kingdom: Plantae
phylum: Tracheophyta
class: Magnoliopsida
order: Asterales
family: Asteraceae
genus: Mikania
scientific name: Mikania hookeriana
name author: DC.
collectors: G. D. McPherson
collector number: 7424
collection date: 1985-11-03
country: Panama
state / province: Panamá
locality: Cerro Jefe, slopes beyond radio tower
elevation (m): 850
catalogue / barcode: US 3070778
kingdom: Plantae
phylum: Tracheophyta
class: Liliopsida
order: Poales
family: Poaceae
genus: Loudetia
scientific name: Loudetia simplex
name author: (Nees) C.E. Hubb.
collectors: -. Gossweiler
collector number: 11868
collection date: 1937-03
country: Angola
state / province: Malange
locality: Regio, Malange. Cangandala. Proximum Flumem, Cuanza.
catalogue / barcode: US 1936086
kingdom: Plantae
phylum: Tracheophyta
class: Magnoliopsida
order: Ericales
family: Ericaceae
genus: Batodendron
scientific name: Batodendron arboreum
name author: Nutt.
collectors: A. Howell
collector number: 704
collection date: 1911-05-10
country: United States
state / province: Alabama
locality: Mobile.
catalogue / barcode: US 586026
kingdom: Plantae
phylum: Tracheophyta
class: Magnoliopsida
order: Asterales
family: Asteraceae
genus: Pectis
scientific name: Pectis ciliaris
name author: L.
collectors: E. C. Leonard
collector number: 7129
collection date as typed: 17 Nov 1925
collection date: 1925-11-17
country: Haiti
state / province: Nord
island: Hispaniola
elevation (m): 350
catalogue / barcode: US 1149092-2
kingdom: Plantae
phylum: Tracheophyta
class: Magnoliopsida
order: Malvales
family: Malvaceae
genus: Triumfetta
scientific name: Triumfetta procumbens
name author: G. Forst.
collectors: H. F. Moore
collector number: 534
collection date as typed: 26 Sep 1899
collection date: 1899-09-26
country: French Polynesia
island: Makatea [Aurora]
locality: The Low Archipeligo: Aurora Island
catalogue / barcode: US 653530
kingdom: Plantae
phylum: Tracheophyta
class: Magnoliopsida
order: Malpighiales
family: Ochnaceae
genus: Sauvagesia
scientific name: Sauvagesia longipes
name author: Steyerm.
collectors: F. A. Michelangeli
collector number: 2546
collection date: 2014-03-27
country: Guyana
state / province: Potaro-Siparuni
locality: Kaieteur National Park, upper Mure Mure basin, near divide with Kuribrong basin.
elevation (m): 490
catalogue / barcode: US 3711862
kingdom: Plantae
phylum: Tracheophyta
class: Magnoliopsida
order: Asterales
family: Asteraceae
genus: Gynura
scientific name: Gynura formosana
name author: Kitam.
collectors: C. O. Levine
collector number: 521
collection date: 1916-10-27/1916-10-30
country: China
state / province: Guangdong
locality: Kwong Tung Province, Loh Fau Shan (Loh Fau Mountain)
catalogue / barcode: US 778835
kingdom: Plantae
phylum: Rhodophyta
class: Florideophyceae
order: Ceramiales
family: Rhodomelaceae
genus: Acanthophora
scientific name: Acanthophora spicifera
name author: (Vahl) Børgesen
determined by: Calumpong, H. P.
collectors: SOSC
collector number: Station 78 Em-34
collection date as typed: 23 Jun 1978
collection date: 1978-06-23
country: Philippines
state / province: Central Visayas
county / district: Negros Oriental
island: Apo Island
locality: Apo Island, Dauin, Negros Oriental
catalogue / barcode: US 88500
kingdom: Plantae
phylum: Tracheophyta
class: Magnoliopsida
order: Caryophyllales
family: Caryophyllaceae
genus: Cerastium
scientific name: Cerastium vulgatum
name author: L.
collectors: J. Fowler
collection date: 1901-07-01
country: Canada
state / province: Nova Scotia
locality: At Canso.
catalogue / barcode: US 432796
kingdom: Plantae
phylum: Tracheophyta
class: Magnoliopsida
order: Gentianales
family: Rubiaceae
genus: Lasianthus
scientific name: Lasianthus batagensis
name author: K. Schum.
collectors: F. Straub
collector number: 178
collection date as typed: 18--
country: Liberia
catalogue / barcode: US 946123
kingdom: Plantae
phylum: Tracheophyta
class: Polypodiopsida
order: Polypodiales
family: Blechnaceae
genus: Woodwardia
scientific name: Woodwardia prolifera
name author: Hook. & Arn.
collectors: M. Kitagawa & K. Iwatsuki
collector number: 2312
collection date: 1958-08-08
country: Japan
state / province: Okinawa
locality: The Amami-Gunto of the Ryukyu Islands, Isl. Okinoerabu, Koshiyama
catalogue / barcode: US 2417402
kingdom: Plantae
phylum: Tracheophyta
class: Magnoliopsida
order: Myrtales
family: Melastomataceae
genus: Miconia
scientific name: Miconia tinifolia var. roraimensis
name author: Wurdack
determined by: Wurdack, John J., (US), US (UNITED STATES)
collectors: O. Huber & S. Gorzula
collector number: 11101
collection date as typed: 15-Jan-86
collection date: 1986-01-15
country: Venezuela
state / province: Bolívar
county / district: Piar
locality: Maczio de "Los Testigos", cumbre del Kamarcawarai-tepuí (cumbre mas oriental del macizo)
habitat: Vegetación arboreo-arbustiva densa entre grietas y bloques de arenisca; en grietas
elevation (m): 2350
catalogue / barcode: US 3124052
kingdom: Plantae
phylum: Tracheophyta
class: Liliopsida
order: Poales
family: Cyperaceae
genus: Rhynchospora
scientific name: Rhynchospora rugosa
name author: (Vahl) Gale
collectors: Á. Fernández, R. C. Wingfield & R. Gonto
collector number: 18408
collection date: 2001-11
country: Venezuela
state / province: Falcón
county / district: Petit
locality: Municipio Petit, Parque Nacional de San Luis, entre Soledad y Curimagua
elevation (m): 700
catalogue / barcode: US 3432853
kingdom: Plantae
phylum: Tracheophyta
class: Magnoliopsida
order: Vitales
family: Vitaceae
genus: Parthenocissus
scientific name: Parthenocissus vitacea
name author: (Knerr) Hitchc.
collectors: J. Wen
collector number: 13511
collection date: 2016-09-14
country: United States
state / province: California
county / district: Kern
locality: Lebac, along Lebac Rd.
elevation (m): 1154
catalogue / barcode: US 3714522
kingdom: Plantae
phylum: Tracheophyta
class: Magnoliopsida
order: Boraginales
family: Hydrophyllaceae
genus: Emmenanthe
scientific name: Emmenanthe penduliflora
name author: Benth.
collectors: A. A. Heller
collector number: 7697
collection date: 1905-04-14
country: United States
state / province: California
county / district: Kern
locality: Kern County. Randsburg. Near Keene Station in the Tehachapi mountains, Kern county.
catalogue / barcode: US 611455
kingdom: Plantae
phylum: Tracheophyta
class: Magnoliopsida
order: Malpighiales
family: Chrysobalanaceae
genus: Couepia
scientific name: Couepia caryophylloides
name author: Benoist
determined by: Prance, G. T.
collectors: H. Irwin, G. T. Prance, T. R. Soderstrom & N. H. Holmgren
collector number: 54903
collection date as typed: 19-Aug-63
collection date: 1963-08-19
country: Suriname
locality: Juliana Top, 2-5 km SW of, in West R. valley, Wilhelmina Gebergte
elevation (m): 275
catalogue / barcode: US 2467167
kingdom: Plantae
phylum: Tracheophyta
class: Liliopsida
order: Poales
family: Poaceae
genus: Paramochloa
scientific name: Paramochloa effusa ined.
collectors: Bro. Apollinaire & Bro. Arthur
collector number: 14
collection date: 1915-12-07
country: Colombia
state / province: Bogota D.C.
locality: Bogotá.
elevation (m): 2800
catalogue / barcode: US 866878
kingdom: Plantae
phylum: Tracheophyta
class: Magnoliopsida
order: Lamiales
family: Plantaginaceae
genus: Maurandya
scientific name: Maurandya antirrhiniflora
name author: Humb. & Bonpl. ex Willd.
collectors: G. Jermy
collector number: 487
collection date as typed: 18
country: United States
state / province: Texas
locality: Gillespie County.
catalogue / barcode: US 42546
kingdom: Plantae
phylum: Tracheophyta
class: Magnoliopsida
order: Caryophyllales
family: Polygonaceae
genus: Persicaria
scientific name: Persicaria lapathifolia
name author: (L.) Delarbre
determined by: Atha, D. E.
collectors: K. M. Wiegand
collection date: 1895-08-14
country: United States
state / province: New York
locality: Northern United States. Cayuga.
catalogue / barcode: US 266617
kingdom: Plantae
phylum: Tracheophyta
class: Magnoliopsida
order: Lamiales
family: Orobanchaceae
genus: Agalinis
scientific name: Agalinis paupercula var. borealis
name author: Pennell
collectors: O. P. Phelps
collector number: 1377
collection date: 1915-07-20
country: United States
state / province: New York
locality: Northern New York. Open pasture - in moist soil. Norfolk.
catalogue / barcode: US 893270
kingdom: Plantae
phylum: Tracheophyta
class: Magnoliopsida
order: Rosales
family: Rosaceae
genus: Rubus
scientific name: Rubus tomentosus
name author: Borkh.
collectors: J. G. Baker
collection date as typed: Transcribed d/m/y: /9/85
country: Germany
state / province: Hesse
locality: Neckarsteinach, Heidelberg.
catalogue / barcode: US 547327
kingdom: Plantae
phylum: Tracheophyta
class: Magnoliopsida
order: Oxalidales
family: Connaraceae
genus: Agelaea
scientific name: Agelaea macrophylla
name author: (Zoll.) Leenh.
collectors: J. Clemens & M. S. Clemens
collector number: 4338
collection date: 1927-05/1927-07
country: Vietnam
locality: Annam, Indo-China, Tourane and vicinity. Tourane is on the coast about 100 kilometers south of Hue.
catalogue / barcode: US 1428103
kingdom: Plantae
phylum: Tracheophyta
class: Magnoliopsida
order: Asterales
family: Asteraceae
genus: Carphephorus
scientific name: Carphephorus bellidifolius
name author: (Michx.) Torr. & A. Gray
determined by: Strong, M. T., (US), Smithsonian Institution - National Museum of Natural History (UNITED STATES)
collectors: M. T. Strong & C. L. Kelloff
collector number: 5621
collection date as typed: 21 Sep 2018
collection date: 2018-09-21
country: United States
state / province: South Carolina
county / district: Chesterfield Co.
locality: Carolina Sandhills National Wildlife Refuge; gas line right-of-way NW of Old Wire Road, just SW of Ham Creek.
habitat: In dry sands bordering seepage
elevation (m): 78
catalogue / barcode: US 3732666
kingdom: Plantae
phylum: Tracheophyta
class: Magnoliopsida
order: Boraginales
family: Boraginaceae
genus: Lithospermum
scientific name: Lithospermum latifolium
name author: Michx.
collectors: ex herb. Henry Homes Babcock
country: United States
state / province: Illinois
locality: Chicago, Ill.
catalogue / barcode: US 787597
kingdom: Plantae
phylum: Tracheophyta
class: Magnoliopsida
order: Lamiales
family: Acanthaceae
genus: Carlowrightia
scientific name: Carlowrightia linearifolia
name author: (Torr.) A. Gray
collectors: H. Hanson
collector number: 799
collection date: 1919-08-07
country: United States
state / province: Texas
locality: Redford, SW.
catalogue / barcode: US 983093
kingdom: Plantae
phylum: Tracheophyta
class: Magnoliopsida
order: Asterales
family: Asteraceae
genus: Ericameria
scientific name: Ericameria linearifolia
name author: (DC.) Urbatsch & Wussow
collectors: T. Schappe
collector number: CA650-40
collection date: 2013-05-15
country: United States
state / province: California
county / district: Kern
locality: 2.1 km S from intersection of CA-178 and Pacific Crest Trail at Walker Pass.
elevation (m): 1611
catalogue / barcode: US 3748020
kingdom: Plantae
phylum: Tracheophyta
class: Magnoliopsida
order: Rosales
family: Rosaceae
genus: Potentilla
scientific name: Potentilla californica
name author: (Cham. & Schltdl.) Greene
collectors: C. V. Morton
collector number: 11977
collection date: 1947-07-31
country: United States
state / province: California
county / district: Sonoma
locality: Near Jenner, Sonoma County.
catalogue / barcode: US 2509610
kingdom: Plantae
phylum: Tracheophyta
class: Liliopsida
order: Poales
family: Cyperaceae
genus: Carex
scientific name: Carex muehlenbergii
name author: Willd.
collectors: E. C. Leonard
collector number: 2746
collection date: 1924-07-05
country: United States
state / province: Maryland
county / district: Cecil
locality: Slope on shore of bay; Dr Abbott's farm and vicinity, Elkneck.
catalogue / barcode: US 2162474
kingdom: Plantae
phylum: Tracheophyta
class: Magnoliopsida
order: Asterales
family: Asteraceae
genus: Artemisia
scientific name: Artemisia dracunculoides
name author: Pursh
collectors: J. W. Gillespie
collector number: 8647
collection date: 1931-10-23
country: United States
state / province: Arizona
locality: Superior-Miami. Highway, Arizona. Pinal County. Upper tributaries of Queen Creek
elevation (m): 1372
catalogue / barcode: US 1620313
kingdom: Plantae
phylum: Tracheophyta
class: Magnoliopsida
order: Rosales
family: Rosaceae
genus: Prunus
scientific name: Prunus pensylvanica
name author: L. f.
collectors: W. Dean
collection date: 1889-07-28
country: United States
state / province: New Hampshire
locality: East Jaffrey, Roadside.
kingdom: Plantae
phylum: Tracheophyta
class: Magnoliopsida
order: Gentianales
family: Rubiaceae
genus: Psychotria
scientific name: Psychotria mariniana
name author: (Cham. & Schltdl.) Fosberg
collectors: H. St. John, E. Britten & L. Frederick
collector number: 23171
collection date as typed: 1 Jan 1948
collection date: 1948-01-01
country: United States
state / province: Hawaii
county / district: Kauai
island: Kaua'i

TASK DESCRIPTION => Print the data again without any change, starting with the line that contains "determined by: Prance, G. T." and going on through the line that contains "name author: (L.) Delarbre", with both of those lines included.

IN RESPONSE =>
determined by: Prance, G. T.
collectors: H. Irwin, G. T. Prance, T. R. Soderstrom & N. H. Holmgren
collector number: 54903
collection date as typed: 19-Aug-63
collection date: 1963-08-19
country: Suriname
locality: Juliana Top, 2-5 km SW of, in West R. valley, Wilhelmina Gebergte
elevation (m): 275
catalogue / barcode: US 2467167
kingdom: Plantae
phylum: Tracheophyta
class: Liliopsida
order: Poales
family: Poaceae
genus: Paramochloa
scientific name: Paramochloa effusa ined.
collectors: Bro. Apollinaire & Bro. Arthur
collector number: 14
collection date: 1915-12-07
country: Colombia
state / province: Bogota D.C.
locality: Bogotá.
elevation (m): 2800
catalogue / barcode: US 866878
kingdom: Plantae
phylum: Tracheophyta
class: Magnoliopsida
order: Lamiales
family: Plantaginaceae
genus: Maurandya
scientific name: Maurandya antirrhiniflora
name author: Humb. & Bonpl. ex Willd.
collectors: G. Jermy
collector number: 487
collection date as typed: 18
country: United States
state / province: Texas
locality: Gillespie County.
catalogue / barcode: US 42546
kingdom: Plantae
phylum: Tracheophyta
class: Magnoliopsida
order: Caryophyllales
family: Polygonaceae
genus: Persicaria
scientific name: Persicaria lapathifolia
name author: (L.) Delarbre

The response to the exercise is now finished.